I had never run a 5k before. I had once been very close. I got all the way to 2.7 miles. But then I got injured for a week, sick for another week, and didn’t run for almost all of March. I tried running again after that, but I got tired after running just a mile, and I stopped. Eventually, after a bit more practice I worked my way back to being able to run 1.5 miles, but it still wasn’t going well. I was a long way away from being able to break the 5k barrier.
Today, I wanted to run again. I set out, thinking I could at least beat my previous 1.5 mile plateau. This was the day I could run 1.6 miles. It ended up being the day I ran my first 5k. I not only broke through my plateau, but doubled the distance, broke through, and did what I never thought was possible.

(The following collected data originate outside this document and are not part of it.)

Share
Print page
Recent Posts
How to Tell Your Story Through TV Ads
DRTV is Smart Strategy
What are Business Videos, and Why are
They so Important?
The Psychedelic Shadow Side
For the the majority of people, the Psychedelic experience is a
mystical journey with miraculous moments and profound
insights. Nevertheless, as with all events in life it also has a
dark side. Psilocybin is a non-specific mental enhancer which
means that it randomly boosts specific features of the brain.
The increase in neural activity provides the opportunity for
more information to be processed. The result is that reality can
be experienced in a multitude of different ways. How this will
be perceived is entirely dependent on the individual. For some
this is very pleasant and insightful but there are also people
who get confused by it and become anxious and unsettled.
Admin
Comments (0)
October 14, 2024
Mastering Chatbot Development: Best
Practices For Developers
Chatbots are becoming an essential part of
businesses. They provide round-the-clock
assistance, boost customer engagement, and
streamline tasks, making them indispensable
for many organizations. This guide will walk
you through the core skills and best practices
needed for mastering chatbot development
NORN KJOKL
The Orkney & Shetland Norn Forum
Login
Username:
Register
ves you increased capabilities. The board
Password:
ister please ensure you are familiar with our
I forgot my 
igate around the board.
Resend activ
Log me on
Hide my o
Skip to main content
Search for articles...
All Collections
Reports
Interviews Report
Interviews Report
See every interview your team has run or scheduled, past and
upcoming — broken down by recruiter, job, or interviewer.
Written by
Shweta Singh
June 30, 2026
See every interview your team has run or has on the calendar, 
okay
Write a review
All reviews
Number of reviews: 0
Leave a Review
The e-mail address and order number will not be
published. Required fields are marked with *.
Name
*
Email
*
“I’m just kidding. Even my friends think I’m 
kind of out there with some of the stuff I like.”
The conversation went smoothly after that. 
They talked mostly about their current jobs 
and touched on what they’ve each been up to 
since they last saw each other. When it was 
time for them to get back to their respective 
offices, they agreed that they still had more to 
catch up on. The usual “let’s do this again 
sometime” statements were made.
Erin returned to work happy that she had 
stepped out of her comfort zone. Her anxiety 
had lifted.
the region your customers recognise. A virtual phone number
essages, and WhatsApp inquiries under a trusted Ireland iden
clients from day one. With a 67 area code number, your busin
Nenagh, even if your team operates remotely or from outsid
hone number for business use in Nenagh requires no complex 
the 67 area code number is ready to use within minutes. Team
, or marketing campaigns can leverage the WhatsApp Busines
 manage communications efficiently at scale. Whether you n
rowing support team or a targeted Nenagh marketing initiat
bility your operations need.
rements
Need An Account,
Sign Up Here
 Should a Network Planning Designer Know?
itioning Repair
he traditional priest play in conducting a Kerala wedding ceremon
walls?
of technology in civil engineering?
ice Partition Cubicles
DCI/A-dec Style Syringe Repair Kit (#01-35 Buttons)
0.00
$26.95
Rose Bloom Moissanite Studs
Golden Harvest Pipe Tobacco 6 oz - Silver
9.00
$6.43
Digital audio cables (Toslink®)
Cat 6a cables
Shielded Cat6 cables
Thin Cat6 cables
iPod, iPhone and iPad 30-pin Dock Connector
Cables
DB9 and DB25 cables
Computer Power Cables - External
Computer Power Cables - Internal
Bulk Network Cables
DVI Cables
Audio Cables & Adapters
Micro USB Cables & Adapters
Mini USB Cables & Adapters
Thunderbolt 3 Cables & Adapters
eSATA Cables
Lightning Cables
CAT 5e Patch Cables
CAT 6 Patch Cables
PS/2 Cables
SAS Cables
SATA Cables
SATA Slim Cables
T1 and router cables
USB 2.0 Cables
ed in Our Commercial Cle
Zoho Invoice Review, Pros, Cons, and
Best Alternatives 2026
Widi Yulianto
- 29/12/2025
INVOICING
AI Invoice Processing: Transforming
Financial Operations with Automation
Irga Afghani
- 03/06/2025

I’m amazed at how much of the effort was mental. The road I was on was very hilly, and I was weighed down by the knowledge that I hadn’t been running so well recently. Eventually, I saw one of the hills in the distance, and it looked steep. I knew that I would never be able to run up them. But I told myself that this was the time I had to do it, and I was determined to just not stop. So I ended up running up the hill. It turned out to not be steep at all. The steepness that I had perceived earlier was just an optical illusion produced by the distance.

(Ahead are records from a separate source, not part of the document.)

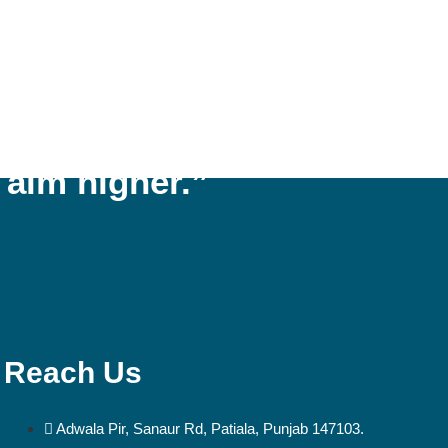
 respect, aspiration,
 aim higher.”
Reach Us
Adwala Pir, Sanaur Rd, Patiala, Punjab 147103.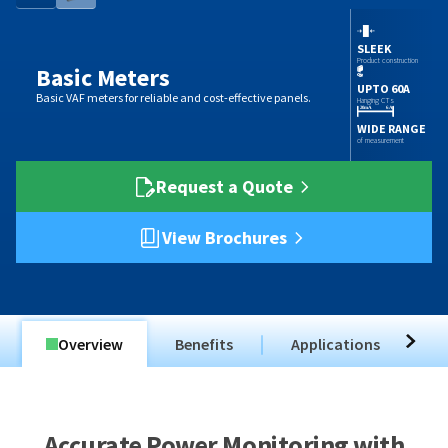
SLEEK
Product construction
Basic Meters
UPTO 60A
Basic VAF meters for reliable and cost-effective panels.
Hanging CTs
WIDE RANGE
of measurement
Request a Quote
View Brochures
Overview
Benefits
Applications
T
Accurate Power Monitoring with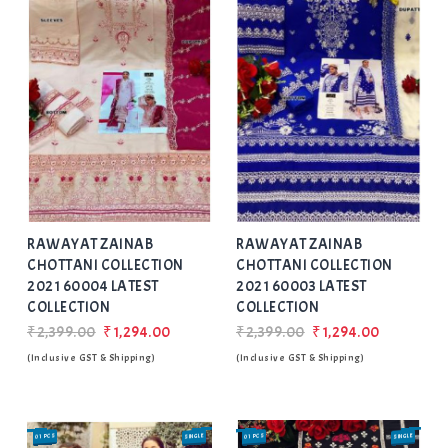
Add
to Wishlist
RAWAYAT ZAINAB
RAWAYAT ZAINAB
CHOTTANI COLLECTION
CHOTTANI COLLECTION
2021 60004 LATEST
2021 60003 LATEST
COLLECTION
COLLECTION
₹2,399.00
₹1,294.00
₹2,399.00
₹1,294.00
(Inclusive GST & Shipping)
(Inclusive GST & Shipping)
01 PCS
SINGLE
01 PCS
SINGLE
SALE
SALE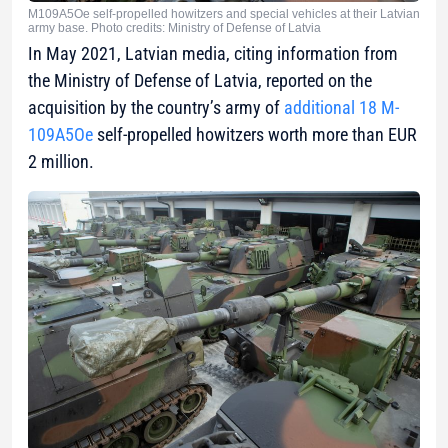
M109A5Oe self-propelled howitzers and special vehicles at their Latvian
army base. Photo credits: Ministry of Defense of Latvia
In May 2021, Latvian media, citing information from
the Ministry of Defense of Latvia, reported on the
acquisition by the country’s army of
additional 18 M-
109A5Oe
self-propelled howitzers worth more than EUR
2 million.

Eventually, the next hill came up. It looked steep. But I ran up it all the same, barely even noticing how steep it was once I actually came to it. I grew amazed by how much of this was in my head; how much I was dramatizing it and making it worse with my negative thoughts. Eventually, running a bit further, I got a pain in my chest. I thought I should stop, just in case it was a problem. This time, however, I decided to keep going, and barely two minutes later, the chest pain went away without any issue.

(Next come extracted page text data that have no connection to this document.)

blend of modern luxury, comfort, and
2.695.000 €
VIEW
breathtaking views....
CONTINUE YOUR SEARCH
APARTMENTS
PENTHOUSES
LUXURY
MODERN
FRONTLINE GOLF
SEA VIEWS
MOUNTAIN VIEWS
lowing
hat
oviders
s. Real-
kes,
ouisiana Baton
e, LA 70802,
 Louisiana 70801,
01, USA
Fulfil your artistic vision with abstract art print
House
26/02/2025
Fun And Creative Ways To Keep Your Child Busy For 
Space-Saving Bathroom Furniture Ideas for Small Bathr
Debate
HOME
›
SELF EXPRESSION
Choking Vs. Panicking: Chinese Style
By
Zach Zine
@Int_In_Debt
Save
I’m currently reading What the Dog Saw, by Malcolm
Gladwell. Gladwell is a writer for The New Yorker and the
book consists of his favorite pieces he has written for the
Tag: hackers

A bit longer in, my shoulder started hurting. I wanted to stop. I didn’t. Two minutes later, the shoulder pain was gone.
Later in, I started having a bit of trouble breathing. I wanted to stop. I didn’t. Eventually, I stabilized my breath, and kept on running just fine.
I think a lot of challenges in my life only look like challenges from the beginning, and I dramatized them with negative thoughts. Now, I don’t think that getting rid of negative thoughts is the secret of all of success. I don’t think that we shouldn’t pay attention to challenges. And I definitely don’t think it’s a good idea to keep running if you’re experiencing pain and it isn’t going away.
But many times in my life, I’ve noticed that I, as the idiom goes, “make a mountain out of a molehill”. But when I get to the hill and think it’s too much of a mountain to surpass, I’m amazed at how easy it ends up being if I just pay no attention and keep on going. Many of the mountains I encounter aren’t mountains at all. And I’m more successful when I remember that, and just keep on running.
It will be easier than I thought, because those are not mountains.